:: TASK PROMPT ::
Please retype all of the records below word for word, leaving out any pictures.
◇ ◇ ◇ ◇ ◇ ◇ ◇
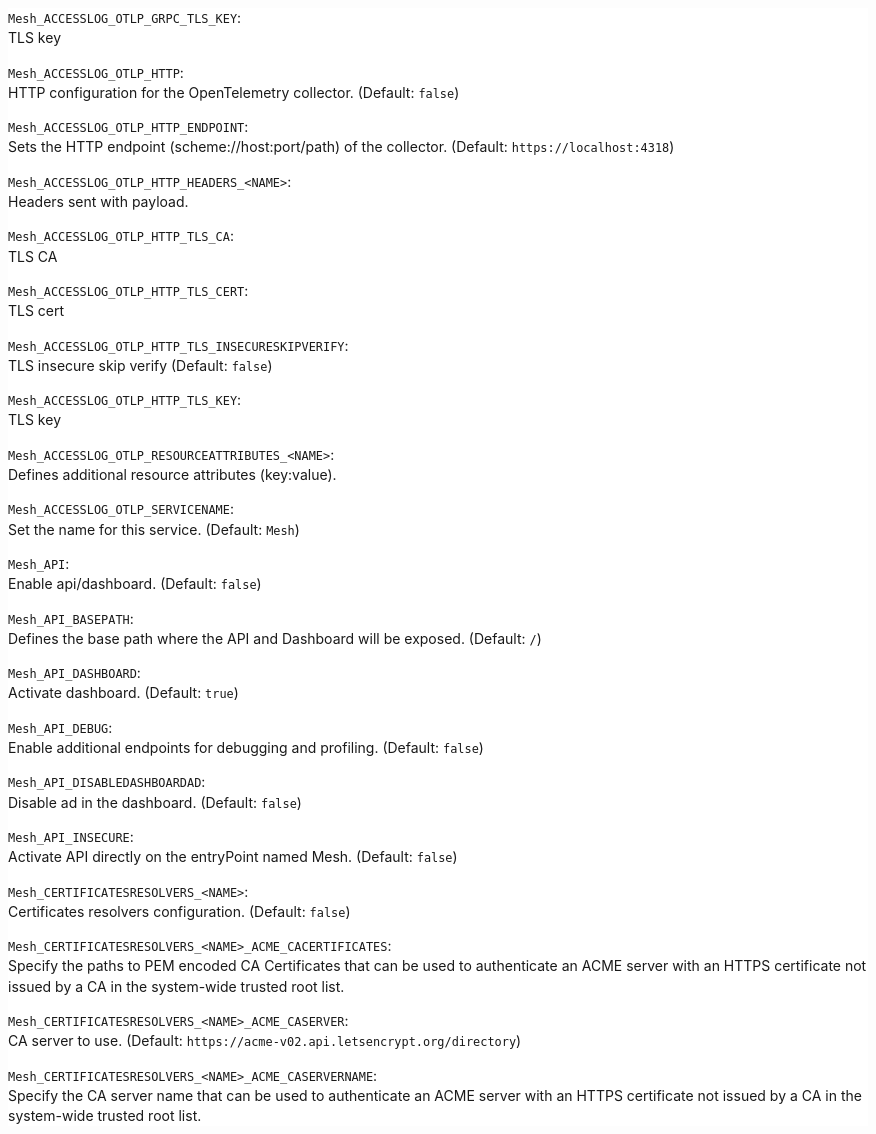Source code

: `Mesh_ACCESSLOG_OTLP_GRPC_TLS_KEY`:  
TLS key

`Mesh_ACCESSLOG_OTLP_HTTP`:  
HTTP configuration for the OpenTelemetry collector. (Default: ```false```)

`Mesh_ACCESSLOG_OTLP_HTTP_ENDPOINT`:  
Sets the HTTP endpoint (scheme://host:port/path) of the collector. (Default: ```https://localhost:4318```)

`Mesh_ACCESSLOG_OTLP_HTTP_HEADERS_<NAME>`:  
Headers sent with payload.

`Mesh_ACCESSLOG_OTLP_HTTP_TLS_CA`:  
TLS CA

`Mesh_ACCESSLOG_OTLP_HTTP_TLS_CERT`:  
TLS cert

`Mesh_ACCESSLOG_OTLP_HTTP_TLS_INSECURESKIPVERIFY`:  
TLS insecure skip verify (Default: ```false```)

`Mesh_ACCESSLOG_OTLP_HTTP_TLS_KEY`:  
TLS key

`Mesh_ACCESSLOG_OTLP_RESOURCEATTRIBUTES_<NAME>`:  
Defines additional resource attributes (key:value).

`Mesh_ACCESSLOG_OTLP_SERVICENAME`:  
Set the name for this service. (Default: ```Mesh```)

`Mesh_API`:  
Enable api/dashboard. (Default: ```false```)

`Mesh_API_BASEPATH`:  
Defines the base path where the API and Dashboard will be exposed. (Default: ```/```)

`Mesh_API_DASHBOARD`:  
Activate dashboard. (Default: ```true```)

`Mesh_API_DEBUG`:  
Enable additional endpoints for debugging and profiling. (Default: ```false```)

`Mesh_API_DISABLEDASHBOARDAD`:  
Disable ad in the dashboard. (Default: ```false```)

`Mesh_API_INSECURE`:  
Activate API directly on the entryPoint named Mesh. (Default: ```false```)

`Mesh_CERTIFICATESRESOLVERS_<NAME>`:  
Certificates resolvers configuration. (Default: ```false```)

`Mesh_CERTIFICATESRESOLVERS_<NAME>_ACME_CACERTIFICATES`:  
Specify the paths to PEM encoded CA Certificates that can be used to authenticate an ACME server with an HTTPS certificate not issued by a CA in the system-wide trusted root list.

`Mesh_CERTIFICATESRESOLVERS_<NAME>_ACME_CASERVER`:  
CA server to use. (Default: ```https://acme-v02.api.letsencrypt.org/directory```)

`Mesh_CERTIFICATESRESOLVERS_<NAME>_ACME_CASERVERNAME`:  
Specify the CA server name that can be used to authenticate an ACME server with an HTTPS certificate not issued by a CA in the system-wide trusted root list.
◇ ◇ ◇ ◇ ◇ ◇ ◇
:: ANSWER SPACE ::
Source code

: `Mesh_ACCESSLOG_OTLP_GRPC_TLS_KEY`:  
TLS key

`Mesh_ACCESSLOG_OTLP_HTTP`:  
HTTP configuration for the OpenTelemetry collector. (Default: ```false```)

`Mesh_ACCESSLOG_OTLP_HTTP_ENDPOINT`:  
Sets the HTTP endpoint (scheme://host:port/path) of the collector. (Default: ```https://localhost:4318```)

`Mesh_ACCESSLOG_OTLP_HTTP_HEADERS_<NAME>`:  
Headers sent with payload.

`Mesh_ACCESSLOG_OTLP_HTTP_TLS_CA`:  
TLS CA

`Mesh_ACCESSLOG_OTLP_HTTP_TLS_CERT`:  
TLS cert

`Mesh_ACCESSLOG_OTLP_HTTP_TLS_INSECURESKIPVERIFY`:  
TLS insecure skip verify (Default: ```false```)

`Mesh_ACCESSLOG_OTLP_HTTP_TLS_KEY`:  
TLS key

`Mesh_ACCESSLOG_OTLP_RESOURCEATTRIBUTES_<NAME>`:  
Defines additional resource attributes (key:value).

`Mesh_ACCESSLOG_OTLP_SERVICENAME`:  
Set the name for this service. (Default: ```Mesh```)

`Mesh_API`:  
Enable api/dashboard. (Default: ```false```)

`Mesh_API_BASEPATH`:  
Defines the base path where the API and Dashboard will be exposed. (Default: ```/```)

`Mesh_API_DASHBOARD`:  
Activate dashboard. (Default: ```true```)

`Mesh_API_DEBUG`:  
Enable additional endpoints for debugging and profiling. (Default: ```false```)

`Mesh_API_DISABLEDASHBOARDAD`:  
Disable ad in the dashboard. (Default: ```false```)

`Mesh_API_INSECURE`:  
Activate API directly on the entryPoint named Mesh. (Default: ```false```)

`Mesh_CERTIFICATESRESOLVERS_<NAME>`:  
Certificates resolvers configuration. (Default: ```false```)

`Mesh_CERTIFICATESRESOLVERS_<NAME>_ACME_CACERTIFICATES`:  
Specify the paths to PEM encoded CA Certificates that can be used to authenticate an ACME server with an HTTPS certificate not issued by a CA in the system-wide trusted root list.

`Mesh_CERTIFICATESRESOLVERS_<NAME>_ACME_CASERVER`:  
CA server to use. (Default: ```https://acme-v02.api.letsencrypt.org/directory```)

`Mesh_CERTIFICATESRESOLVERS_<NAME>_ACME_CASERVERNAME`:  
Specify the CA server name that can be used to authenticate an ACME server with an HTTPS certificate not issued by a CA in the system-wide trusted root list.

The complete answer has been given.